YOUR INSTRUCTIONS:
Pictures stay out of this copy; please retype only the lines from the start of the records through the line with "index tip: (751, 238)".

#### RECORDS FOR THE EXERCISE ####

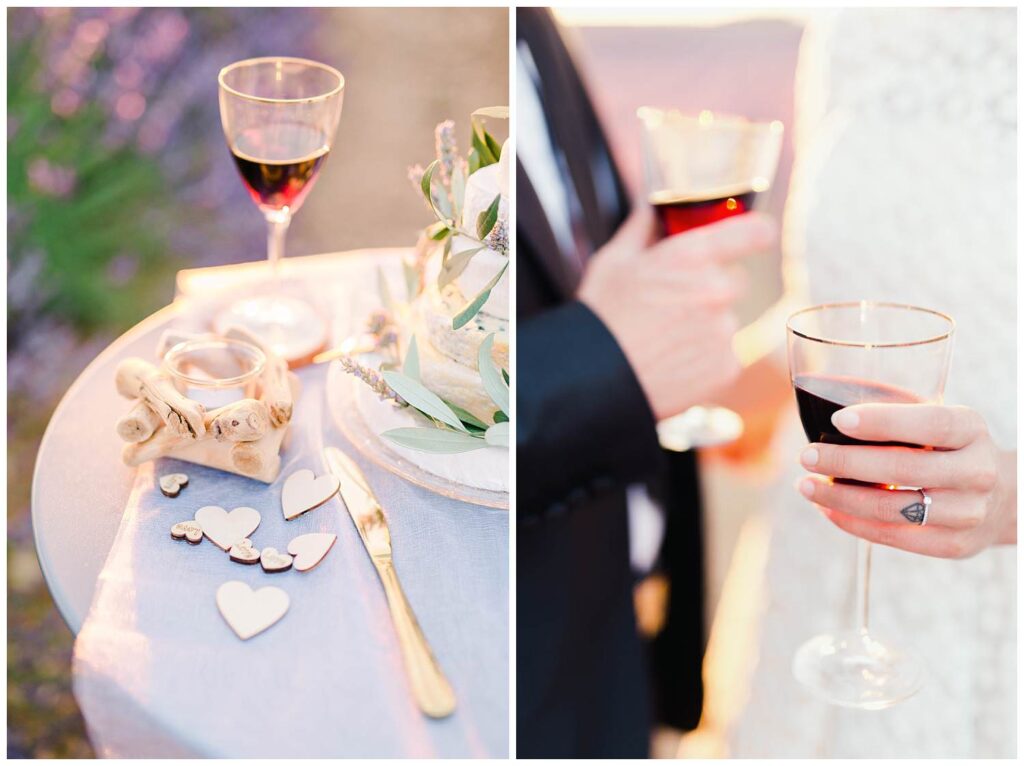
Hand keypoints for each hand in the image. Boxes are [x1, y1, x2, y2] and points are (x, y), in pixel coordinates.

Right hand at [578, 204, 776, 420]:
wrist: (594, 379)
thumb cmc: (600, 317)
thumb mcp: (613, 261)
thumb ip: (643, 227)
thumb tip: (653, 206)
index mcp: (692, 256)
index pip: (755, 231)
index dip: (754, 233)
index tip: (751, 238)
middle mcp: (716, 290)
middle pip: (734, 281)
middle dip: (710, 288)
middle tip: (674, 305)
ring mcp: (724, 332)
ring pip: (726, 321)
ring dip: (704, 327)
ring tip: (664, 340)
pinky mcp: (726, 367)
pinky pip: (722, 356)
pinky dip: (702, 359)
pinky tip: (671, 361)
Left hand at [797, 404, 1016, 557]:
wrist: (1002, 498)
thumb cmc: (949, 449)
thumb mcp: (939, 423)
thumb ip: (898, 416)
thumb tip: (826, 412)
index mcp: (971, 430)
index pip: (929, 424)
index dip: (882, 422)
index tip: (838, 420)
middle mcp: (977, 472)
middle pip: (904, 468)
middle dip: (846, 462)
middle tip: (806, 455)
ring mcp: (968, 513)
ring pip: (892, 508)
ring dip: (840, 497)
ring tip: (806, 485)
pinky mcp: (954, 545)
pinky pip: (893, 536)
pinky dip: (852, 522)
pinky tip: (827, 508)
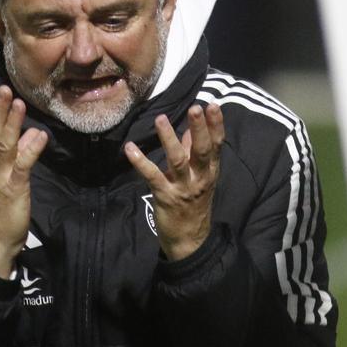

####

ANSWER FOR THIS EXERCISE:
Hand keypoints for each hand in the image. Boxes are [x1, y1, x2, y2] and points are (x, y), in pixel coordinates.

Right hand at [578, 204, 776, 420]:
wrist: (594, 379)
thumb cmc: (600, 317)
thumb mcp: (613, 261)
thumb ip: (643, 227)
thumb tip: (653, 206)
index mcp: (692, 256)
index pip: (755, 231)
index dip: (754, 233)
index tip: (751, 238)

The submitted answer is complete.